Parenting can be very stressful. I’m sure you don’t need to be reminded of that. Between messy rooms, misbehaviour, disciplining and enforcing guidelines…it can make you want to scream at times. The key to solid parenting, however, comes from the ability to maintain a level head and a calm demeanour. This is a task that’s easier said than done for some parents.
So, how is it that calm parents balance their stress and keep calm under taxing situations? Easy, they follow these 9 simple tactics suggested by the likes of professionals like Amy Morin.
Morin, a licensed clinical social worker, tenured psychotherapist, and author of the bestselling book 13 Things Mentally Strong People Don’t Do recently shared her techniques in a post to Very Well. But, you can check them out right here!

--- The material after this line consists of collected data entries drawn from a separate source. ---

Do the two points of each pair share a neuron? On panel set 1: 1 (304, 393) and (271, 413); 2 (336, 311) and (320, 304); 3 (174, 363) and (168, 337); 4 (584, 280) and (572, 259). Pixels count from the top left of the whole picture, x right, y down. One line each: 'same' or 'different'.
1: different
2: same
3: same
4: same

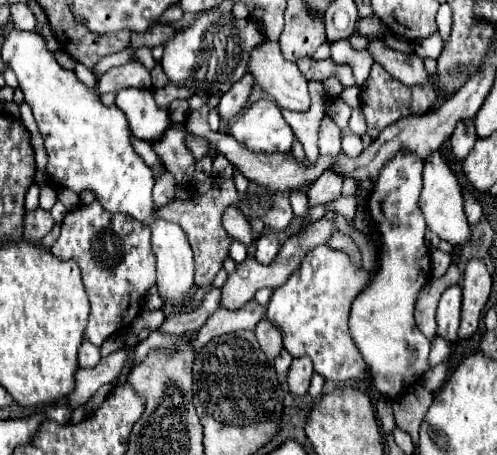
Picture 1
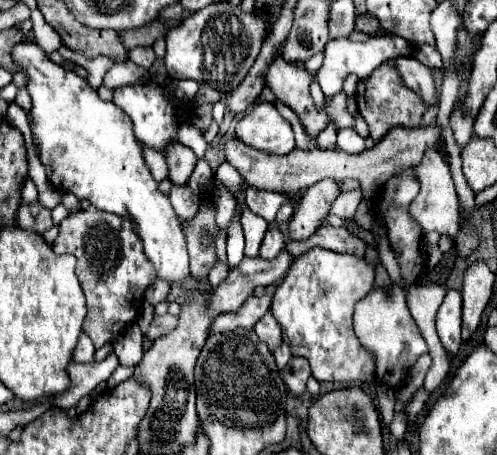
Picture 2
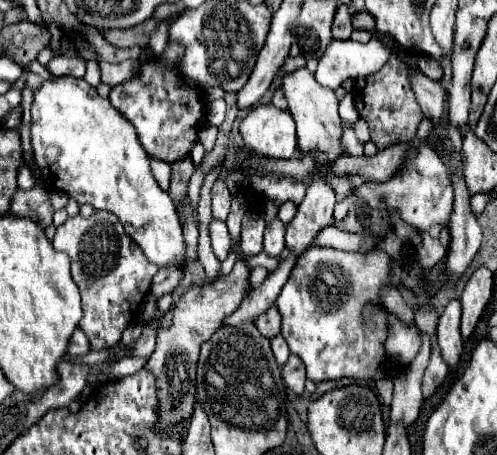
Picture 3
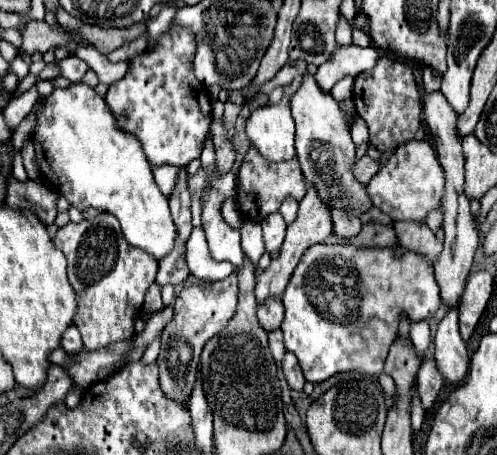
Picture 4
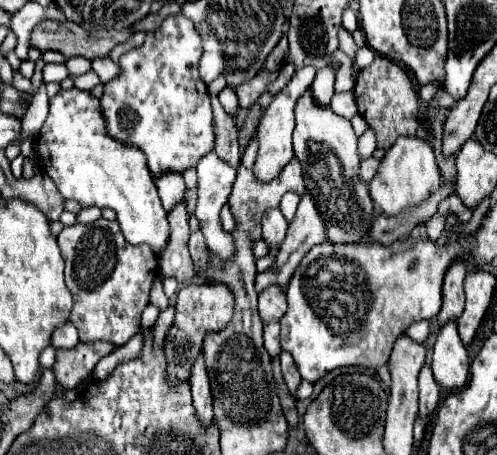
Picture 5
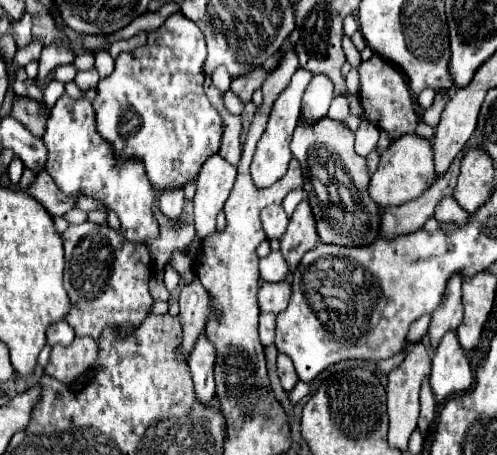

Read Morin’s list of 9 things that calm parents do that stressed parents don’t:
1. Manage stress levels
Calm parents strive to maintain a healthy lifestyle so they can manage their stress in a healthy way. They know that stress from a difficult job, strained marriage, and an overstretched budget will spill over into their parenting. They create healthy stress reduction strategies, like getting plenty of exercise and spending time with friends, so they can be more tolerant with their children.
2. Monitor frustration
Calm parents monitor their frustration level. They know when they’re anger is on the rise and they take steps to remedy the situation quickly. They’re not afraid to step away for a few minutes or put themselves in time-out to avoid yelling, arguing, or getting into power struggles.
3. Prevent behaviour problems
Calm parents focus on being proactive, rather than reactive. They give their children tasks to keep them out of trouble, they explain their expectations ahead of time, and they intervene quickly when there is a sign of trouble.
As a result, they’re able to prevent a lot of temper tantrums and behaviour problems before they start.
4. Try to control themselves, not their kids
Calm parents know they can;t force their children to stop crying or sit still. So rather than panic when their children misbehave, they follow through with consequences that will teach them to make better choices next time.
In the meantime, they focus on managing their own emotions and being a good role model.
5. Use effective consequences
Calm parents don’t play around with half-hearted consequences. They know what works. While taking away video games may work for one child, timeout may be the most effective consequence for another. They have confidence the consequences they employ will serve as a teaching tool, rather than a punishment.
6. Offer a single warning
You won’t see a calm parent nagging, begging, and making repeated threats. Instead, they offer one warning only. Then, they leave it up to the child to make a choice – follow through with the directions or experience the consequences.
7. Say what they mean and mean what they say
Calm parents don’t use idle warnings or over-the-top threats that they don’t plan to enforce. Instead, they make it clear that their words have meaning. They follow through with consequences and show their children they mean what they say.
8. Keep the big picture in mind
All parents experience bad days and difficult times.
But calm parents, keep the big picture in mind. They don’t let themselves exaggerate their hardships. Instead, they keep a realistic outlook. They know that difficult times are part of raising a child who will become a responsible adult.
9. Have a sense of humour
Calm parents are able to see the humour that accompanies parenthood. Big messes, ridiculous squabbles, and embarrassing moments don’t have to be super serious. No matter what circumstances they face, they believe a little light-hearted laughter is the best medicine.